De l’autre côté de la vitrine du bar, les gens défilent d’une extrémité à l’autre puis disparaissent… Ainsi, la vie a continué sans moi quand je pourrissais dans ce trou hors de toute autre réalité. Et de voir ce visage-là… pas un autre, non, celui-là, même un peu vieilli par les années… ça me jette du concret plein la tête. Je ne suis plus qu’un cadavre chancelant, tenant debout grâce à cette force obscure qu’on appelle la volonté de vivre. Pourtant je ne suis plus rien. Je survis à peine. Qui est cette famille qui m’a élevé et suis-je encore d’eux, moi le banni de la société qu’ils doivent aimer malgré tout ? Bien sûr, ils m’aiment et se réjouiront de mon retour, lorsque je le ferai vraiment. Même moi le bagnard, le honteux, moi, leur fils, et ils m’accepteront comme tel. Sans contrepartie. Gratuitement. Sans m’abaisser. Dans cet élan de l’amour filial pour sa progéniture. Les pauvres.

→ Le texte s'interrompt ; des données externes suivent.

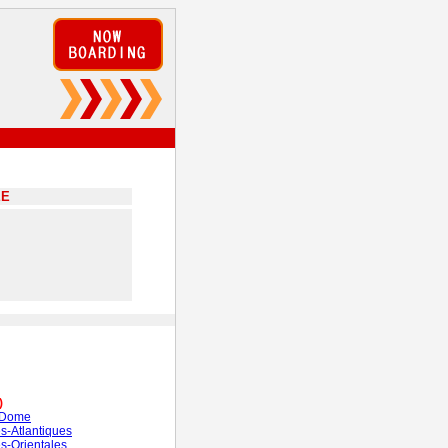
EE
)
-Dome
s-Atlantiques
s-Orientales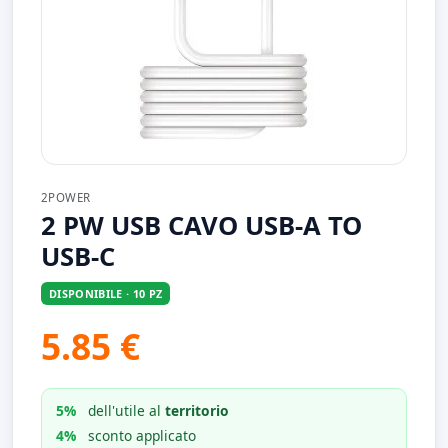
2POWER
2 PW USB CAVO USB-A TO
USB-C
DISPONIBILE · 10 PZ
5.85 €
5%
dell'utile al
territorio
4%
sconto applicato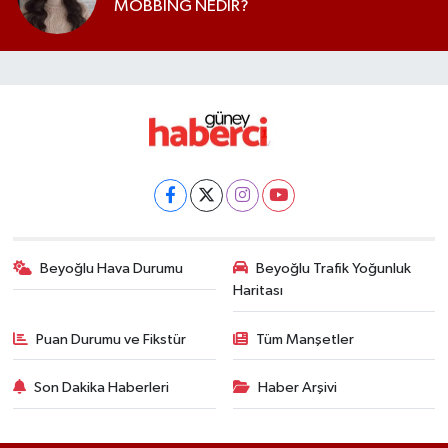
MOBBİNG NEDİR?
Beyoğlu Hava Durumu
Beyoğlu Trafik Yoğunluk
Haritası
Puan Durumu ve Fikstür
Tüm Manşetler
Son Dakika Haberleri
Haber Arşivi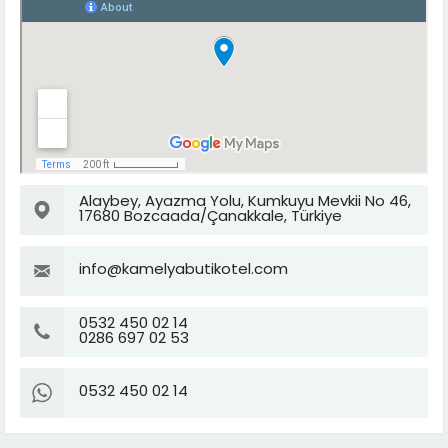
Alaybey, Ayazma Yolu, Kumkuyu Mevkii No 46,
17680 Bozcaada/Çanakkale, Türkiye
info@kamelyabutikotel.com
0532 450 02 14
0286 697 02 53
0532 450 02 14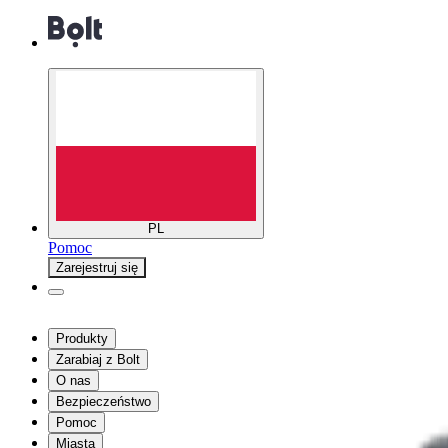
PL
Pomoc
Zarejestruj się
Produkty
Zarabiaj z Bolt
O nas
Bezpieczeństwo
Pomoc
Miasta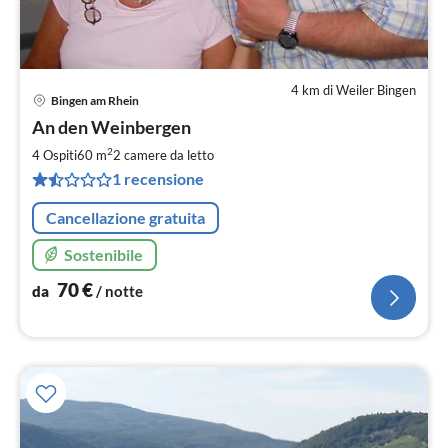
4 km di Weiler Bingen
Bingen am Rhein
Pre
An den Weinbergen
da
7
2
4 Ospiti
60 m
2
camere da letto
pe
1 recensione
not
Cancellazione gratuita
Sostenibile
70
€
da
/ notte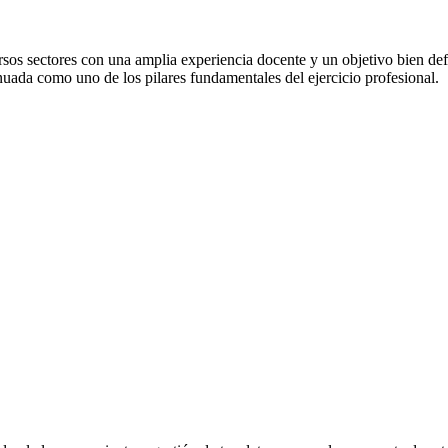
os sectores con una amplia experiencia docente y un objetivo bien defi
uada como uno de los pilares fundamentales del ejercicio profesional.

Mais je ne pourrai revenir longtemps :
- cette femme qui m’enfanta doit oublier que son fils est toujours en vie, car il n’est plus vraiment son fils, celui-ci a péri un jour où… d’autres événements ont engendré une deuxième version qui n’a plus rien à voir avec l’original.
- ce père dont la franchise, d’une intelligence rare, sachant toujours disposer dans ses reproches une porte ouverte pour vous permettre de vous en sortir, ce père devra se persuader que son fils est mort en héros sur un champ de bataille lointain en lutte pour un grand idéal. Pas qu’il luttait pour garder simplement contact avec l’extérieur. Après tout, c’est vrai, peut-être une guerre… quoi de mieux pour s’affranchir de tout son passé : l’imbécile prend un uniforme et un fusil, et il se fait cribler de balles sur une colline, à contre-jour, le générique défile sur une musique édifiante, enfin son nom s’inscrit sur les monuments, des sanglots et les enfants qui lisent, mes neveux peut-être (un jour, j’espère !), ils ne m’auraient pas connu, ou que de nom, et ils diraient à leurs camarades avec une patine de fierté sur les yeux : c’était mon oncle ! Mais aurais-je la trempe ? Les hommes meurent à bord d’immenses machines métalliques ou sont éclatés en millions de particules, dans la boue, la nuit, loin des caméras et l’on meurt sans gloire. Ce serait dommage : mourir avec l’assurance d’élever son capital-estime, pourquoi pas ? Mais pour rien, c’est trop bête.
- ces gamins qui jouaient avec un camarade depuis longtemps parti, ne retrouveront plus leur compagnon, mais étrangers l’un à l’autre ils en seraient réduits à affronter les silences angoissés de l’inconnu.
A long terme, je suis donc perdu pour eux tous, je suis perdu pour mon passé car nul pont ne pourrait le lier à ce présent-là qui s’inaugure devant moi, je suis perdu à moi-même peut-être aussi.
Il me faut penser un peu à tout ça. Et trouver un hôtel où passer la nuit.